§ **Directions for this task**: Below are the entries; count the lines in them that contain the word "into" and give only the number.

↓

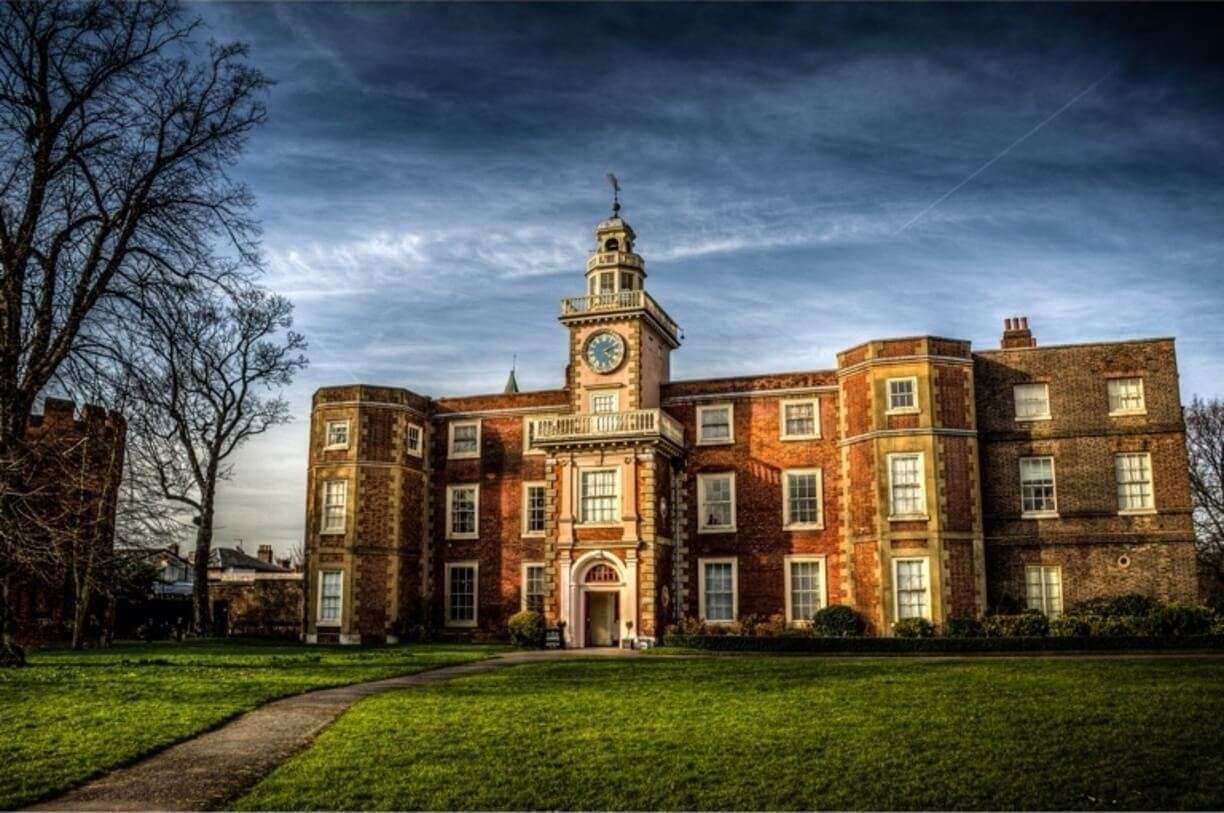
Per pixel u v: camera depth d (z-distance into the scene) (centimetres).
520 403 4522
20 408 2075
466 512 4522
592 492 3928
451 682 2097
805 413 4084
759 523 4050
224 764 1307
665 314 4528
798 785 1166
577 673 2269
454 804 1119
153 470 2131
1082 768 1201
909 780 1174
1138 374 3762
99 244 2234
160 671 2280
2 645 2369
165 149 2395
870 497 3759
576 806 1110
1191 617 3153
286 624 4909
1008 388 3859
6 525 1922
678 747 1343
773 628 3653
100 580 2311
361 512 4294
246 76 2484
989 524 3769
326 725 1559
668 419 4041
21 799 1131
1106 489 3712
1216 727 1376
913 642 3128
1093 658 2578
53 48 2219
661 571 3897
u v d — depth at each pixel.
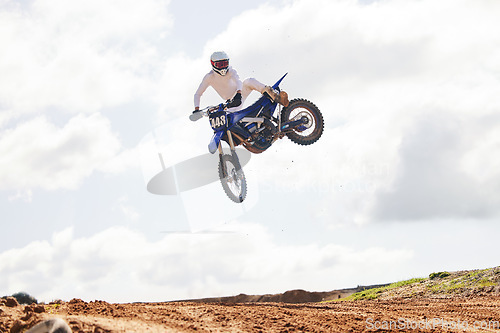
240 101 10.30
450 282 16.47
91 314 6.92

↑
↓

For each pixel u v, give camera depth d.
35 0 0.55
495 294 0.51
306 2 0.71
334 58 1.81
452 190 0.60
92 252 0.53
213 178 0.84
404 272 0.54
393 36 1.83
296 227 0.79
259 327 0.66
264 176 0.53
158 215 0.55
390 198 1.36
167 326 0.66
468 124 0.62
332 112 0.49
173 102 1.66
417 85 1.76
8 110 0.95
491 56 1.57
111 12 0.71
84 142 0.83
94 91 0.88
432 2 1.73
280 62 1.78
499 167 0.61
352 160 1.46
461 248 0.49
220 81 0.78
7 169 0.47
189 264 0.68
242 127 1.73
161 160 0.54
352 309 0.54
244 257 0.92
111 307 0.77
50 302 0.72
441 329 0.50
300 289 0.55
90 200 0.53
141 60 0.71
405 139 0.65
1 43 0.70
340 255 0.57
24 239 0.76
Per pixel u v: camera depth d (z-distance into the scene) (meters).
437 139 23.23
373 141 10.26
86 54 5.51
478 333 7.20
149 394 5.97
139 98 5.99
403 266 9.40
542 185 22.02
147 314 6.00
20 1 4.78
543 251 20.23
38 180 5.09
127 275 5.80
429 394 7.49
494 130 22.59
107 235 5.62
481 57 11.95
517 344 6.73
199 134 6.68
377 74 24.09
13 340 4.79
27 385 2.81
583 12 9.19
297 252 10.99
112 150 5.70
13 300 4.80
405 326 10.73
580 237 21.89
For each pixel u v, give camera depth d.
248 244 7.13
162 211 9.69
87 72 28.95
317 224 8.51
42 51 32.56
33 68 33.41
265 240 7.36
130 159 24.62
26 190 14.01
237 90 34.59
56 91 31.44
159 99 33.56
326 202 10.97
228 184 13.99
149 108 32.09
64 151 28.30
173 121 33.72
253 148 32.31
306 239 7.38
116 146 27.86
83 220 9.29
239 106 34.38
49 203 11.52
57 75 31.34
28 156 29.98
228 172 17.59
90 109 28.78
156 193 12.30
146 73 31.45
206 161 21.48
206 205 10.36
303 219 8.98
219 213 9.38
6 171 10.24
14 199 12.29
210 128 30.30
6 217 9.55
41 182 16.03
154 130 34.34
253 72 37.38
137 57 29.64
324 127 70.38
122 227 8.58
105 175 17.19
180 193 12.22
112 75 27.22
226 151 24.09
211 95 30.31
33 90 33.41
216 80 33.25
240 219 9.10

↑

§ **Finished task**: 2